What to do: Provide only the number of lines in the data below that contain the word "Left".

Keypoint coordinate data
::::::
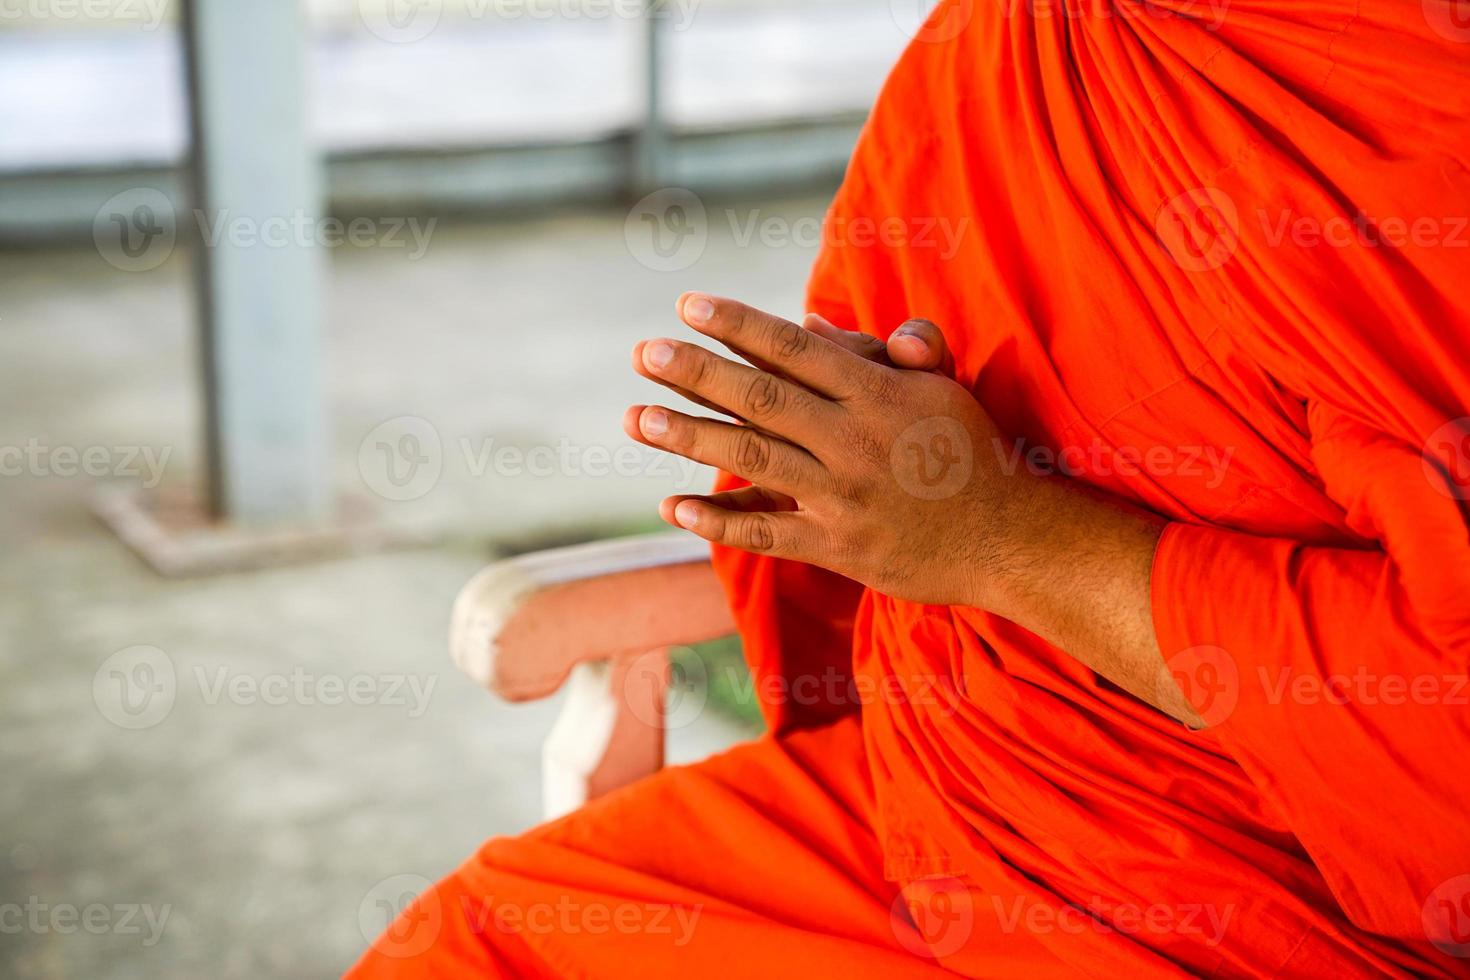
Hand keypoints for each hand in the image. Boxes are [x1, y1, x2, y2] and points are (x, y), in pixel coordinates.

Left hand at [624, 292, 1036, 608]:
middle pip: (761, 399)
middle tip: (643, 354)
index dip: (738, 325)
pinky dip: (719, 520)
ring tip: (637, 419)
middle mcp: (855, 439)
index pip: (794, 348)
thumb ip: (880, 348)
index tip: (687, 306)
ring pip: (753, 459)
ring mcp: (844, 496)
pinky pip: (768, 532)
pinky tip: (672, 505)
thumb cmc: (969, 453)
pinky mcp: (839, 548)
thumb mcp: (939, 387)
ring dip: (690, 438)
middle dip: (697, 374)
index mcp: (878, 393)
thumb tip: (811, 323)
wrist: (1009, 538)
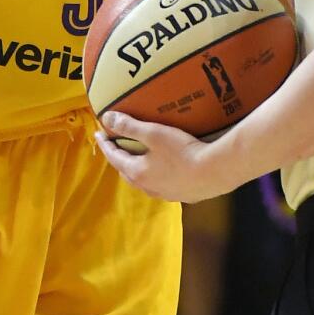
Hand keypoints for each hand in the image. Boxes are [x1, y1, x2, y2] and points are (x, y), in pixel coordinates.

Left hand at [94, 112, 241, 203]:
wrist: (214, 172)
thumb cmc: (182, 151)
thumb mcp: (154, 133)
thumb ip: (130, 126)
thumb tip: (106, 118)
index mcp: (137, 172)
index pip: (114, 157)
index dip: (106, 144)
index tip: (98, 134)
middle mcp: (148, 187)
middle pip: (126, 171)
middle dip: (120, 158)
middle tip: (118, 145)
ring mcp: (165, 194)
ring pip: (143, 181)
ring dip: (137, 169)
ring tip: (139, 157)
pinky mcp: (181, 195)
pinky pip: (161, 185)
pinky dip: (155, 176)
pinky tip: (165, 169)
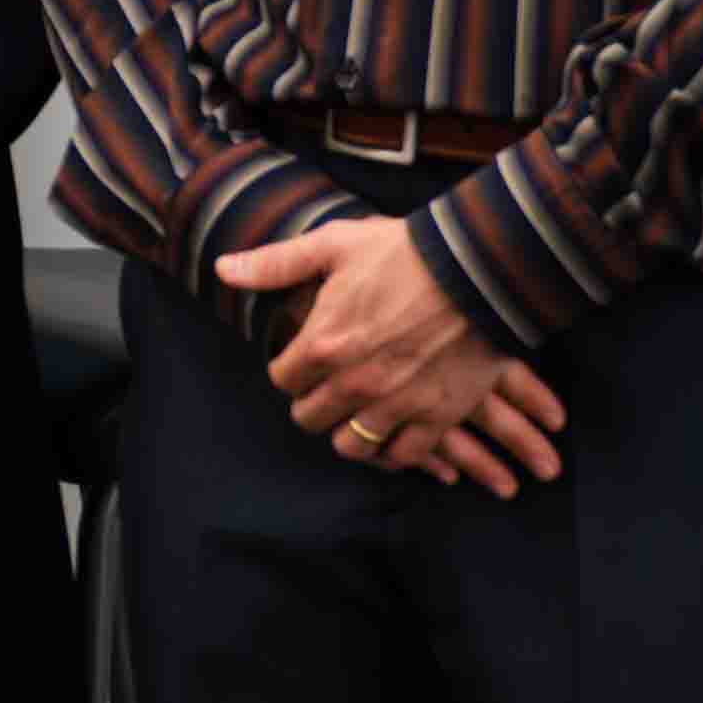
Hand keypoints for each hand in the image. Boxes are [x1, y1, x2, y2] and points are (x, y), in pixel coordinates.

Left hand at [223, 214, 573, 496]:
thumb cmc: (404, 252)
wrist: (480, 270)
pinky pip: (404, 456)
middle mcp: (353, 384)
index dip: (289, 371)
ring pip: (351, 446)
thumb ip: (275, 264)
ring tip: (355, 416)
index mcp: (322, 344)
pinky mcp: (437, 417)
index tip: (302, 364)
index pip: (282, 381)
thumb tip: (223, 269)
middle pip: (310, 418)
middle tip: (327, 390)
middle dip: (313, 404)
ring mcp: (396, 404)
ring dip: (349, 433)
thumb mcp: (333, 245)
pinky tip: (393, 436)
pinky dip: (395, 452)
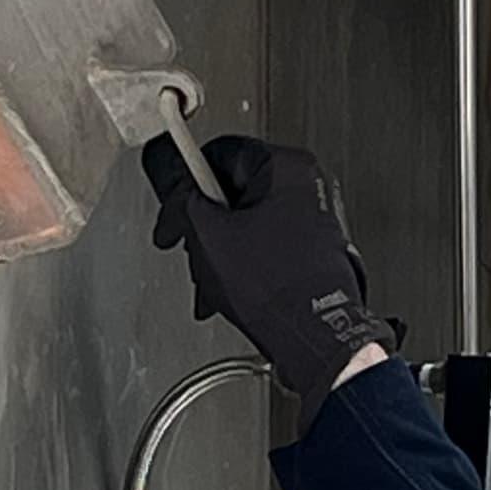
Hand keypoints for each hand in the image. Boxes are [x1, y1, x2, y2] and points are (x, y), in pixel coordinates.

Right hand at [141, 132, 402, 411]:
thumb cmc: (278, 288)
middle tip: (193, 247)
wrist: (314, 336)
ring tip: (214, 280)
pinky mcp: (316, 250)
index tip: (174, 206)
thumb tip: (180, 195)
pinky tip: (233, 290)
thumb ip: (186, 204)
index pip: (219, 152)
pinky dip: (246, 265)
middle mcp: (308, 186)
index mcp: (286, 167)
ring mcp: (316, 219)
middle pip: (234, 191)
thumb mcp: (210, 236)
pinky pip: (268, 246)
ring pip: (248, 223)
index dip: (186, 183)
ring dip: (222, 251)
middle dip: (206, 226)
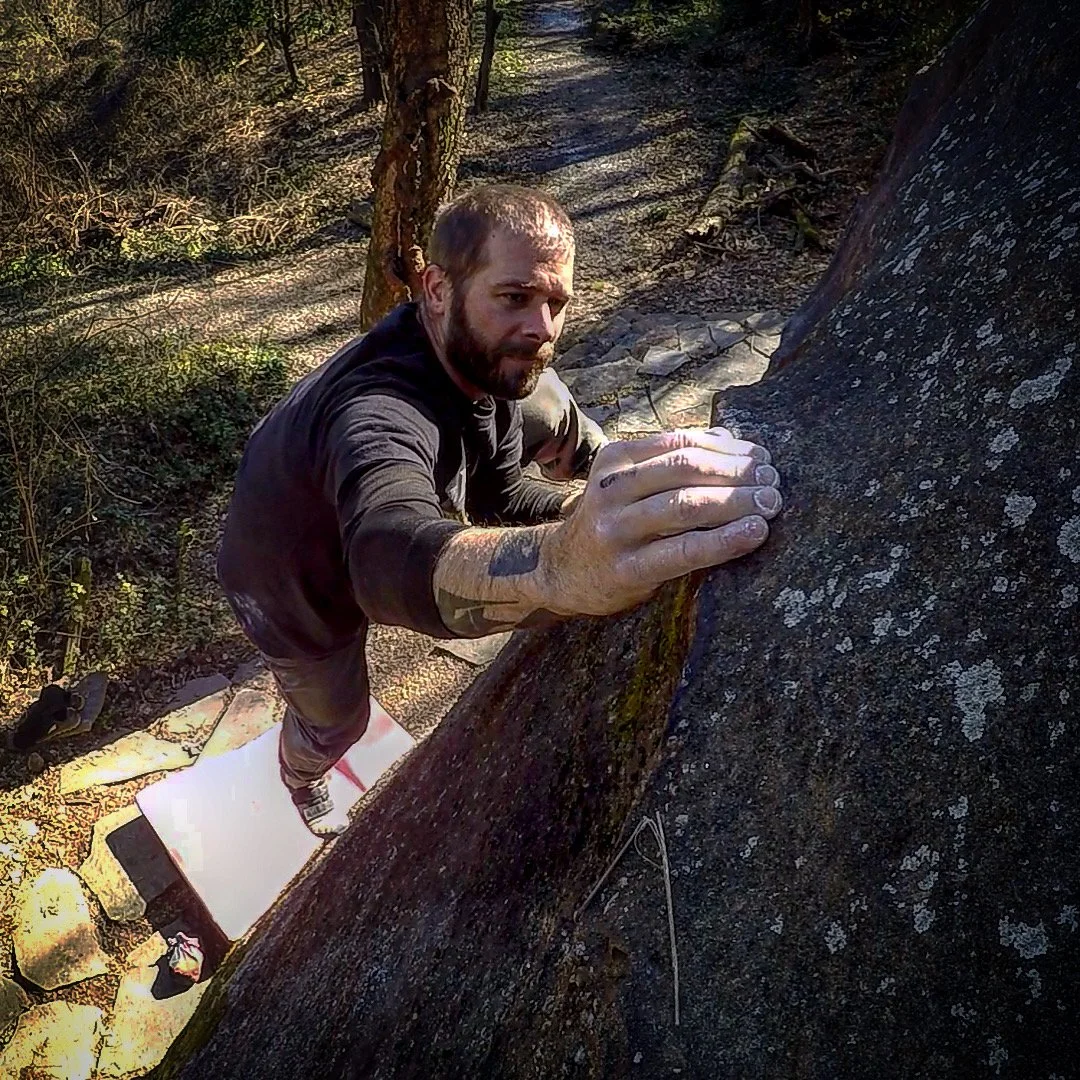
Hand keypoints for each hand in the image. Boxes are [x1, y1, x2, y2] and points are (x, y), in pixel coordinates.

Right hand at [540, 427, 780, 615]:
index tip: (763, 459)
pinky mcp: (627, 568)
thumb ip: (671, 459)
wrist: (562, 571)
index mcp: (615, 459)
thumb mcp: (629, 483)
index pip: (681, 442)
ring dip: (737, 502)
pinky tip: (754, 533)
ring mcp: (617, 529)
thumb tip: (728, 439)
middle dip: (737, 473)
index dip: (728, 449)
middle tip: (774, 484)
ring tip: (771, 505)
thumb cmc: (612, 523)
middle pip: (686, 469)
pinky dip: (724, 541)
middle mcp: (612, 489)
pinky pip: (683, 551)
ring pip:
::::::
Answer to this problem: 3